Ks. Jurczuk: Na Jasną Górę idą z nami osoby uzależnione, więźniowie, a także ludzie bezdomni
– W tym roku po raz 26. z Warszawy z Kościoła św. Józefa na Kole wyrusza Piesza Pielgrzymka Niepełnosprawnych. Idziemy całą trasę drogą asfaltową. Uczestniczy w niej około 150-200 osób niepełnosprawnych. Pozostali to wolontariusze, opiekunowie. Idzie nas około 700 albo 1000 osób.
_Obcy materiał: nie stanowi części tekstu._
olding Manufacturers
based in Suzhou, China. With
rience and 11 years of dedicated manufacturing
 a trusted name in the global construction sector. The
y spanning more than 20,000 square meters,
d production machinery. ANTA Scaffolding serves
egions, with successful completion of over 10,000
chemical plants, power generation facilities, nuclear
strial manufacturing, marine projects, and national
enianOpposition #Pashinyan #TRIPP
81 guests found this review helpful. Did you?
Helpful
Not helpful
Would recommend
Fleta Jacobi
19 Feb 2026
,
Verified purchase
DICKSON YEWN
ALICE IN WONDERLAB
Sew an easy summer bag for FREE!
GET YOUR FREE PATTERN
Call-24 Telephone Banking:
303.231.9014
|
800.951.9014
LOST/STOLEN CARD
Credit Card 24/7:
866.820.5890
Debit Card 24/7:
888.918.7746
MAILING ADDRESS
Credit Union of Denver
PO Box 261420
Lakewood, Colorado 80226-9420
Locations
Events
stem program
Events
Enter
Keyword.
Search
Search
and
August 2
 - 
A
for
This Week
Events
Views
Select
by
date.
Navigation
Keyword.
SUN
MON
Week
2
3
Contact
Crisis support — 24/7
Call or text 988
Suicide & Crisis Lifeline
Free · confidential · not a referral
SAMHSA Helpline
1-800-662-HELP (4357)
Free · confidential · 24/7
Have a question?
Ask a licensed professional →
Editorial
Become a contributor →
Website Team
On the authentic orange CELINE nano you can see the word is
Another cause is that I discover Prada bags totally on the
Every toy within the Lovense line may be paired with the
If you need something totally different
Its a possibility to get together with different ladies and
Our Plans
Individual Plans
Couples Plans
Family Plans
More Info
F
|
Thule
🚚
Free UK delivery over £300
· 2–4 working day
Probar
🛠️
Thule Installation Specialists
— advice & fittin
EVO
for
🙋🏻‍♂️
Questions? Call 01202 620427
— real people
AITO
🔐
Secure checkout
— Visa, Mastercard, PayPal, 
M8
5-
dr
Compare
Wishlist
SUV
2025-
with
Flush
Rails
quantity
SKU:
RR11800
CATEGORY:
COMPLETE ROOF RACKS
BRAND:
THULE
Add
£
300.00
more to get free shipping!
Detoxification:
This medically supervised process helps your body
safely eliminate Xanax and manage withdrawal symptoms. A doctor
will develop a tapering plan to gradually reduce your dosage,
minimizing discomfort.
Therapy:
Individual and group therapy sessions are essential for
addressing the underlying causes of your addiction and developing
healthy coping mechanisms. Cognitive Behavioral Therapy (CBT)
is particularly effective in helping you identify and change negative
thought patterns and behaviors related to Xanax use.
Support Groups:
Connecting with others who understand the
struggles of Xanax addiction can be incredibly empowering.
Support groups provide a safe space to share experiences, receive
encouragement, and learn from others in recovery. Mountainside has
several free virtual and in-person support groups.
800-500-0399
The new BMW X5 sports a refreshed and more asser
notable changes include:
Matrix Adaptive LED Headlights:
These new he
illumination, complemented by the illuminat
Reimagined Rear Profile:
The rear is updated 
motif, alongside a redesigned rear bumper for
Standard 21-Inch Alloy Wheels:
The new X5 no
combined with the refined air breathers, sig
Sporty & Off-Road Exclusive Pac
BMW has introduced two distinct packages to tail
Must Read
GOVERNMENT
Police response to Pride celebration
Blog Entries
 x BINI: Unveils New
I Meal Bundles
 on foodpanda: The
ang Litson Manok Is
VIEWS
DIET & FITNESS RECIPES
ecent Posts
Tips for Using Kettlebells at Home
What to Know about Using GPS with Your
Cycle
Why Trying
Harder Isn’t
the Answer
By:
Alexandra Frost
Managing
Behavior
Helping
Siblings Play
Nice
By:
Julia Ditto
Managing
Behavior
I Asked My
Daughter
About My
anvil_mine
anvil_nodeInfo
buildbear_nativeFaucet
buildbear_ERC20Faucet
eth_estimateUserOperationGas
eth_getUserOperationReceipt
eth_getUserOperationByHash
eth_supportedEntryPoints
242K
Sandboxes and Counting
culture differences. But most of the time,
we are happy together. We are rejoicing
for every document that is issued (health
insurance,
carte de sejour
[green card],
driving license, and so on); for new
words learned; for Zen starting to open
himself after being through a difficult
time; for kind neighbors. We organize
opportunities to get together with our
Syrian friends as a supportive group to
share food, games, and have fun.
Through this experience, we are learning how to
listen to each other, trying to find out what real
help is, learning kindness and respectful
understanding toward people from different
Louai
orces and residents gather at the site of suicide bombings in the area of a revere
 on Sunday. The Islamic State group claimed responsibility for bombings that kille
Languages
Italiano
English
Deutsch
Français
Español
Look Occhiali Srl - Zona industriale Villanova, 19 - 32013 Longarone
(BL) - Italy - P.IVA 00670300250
Zależy którego roku, ile osób się zgłosi - mówił ksiądz Stanisław Jurczuk.
Gościem programu "Polska na Dzień Dobry" był ksiądz Stanisław Jurczuk. Rozmowa dotyczyła Pieszej Pielgrzymki Niepełnosprawnych na Jasną Górę.
– Jest to pielgrzymka o tyle ciekawa, że chodzą z nami różne środowiska. Chodzą z nami osoby uzależnione, więźniowie, a także ludzie bezdomni, związani z duszpasterstwem ojców kapucynów i kamilianów. Dla nas jest to bardzo duża pomoc, a ci bezdomni przeżywają swoiste rekolekcje - powiedział ksiądz Stanisław Jurczuk.
– Pamiętam, gdy jeden bezdomny pod koniec pielgrzymki powiedział ze łzami w oczach "Ja na ulicę już nigdy nie wyjdę". Ta praca wokół osób niepełnosprawnych dodała mu godności, postanowił zmienić swoje życie i zrozumiał, że ta bezdomność to nie jest droga, którą chce iść. Była to dla niego niesamowita mobilizacja - mówił ksiądz.
– Pielgrzymka osób niepełnosprawnych idzie pod hasłem "Jesteśmy". Oznacza to, że my niepełnosprawni jesteśmy przed Panem Bogiem. Jesteśmy przed ludźmi, których spotykamy na trasie pielgrzymkowej. Jesteśmy we wspólnocie Kościoła. Pokazujemy, że pełnosprawni także mogą korzystać z prawa pielgrzymowania. Mamy swoje miejsce, mamy swoje prawa, jesteśmy w tej Wspólnocie- zaznaczył gość programu.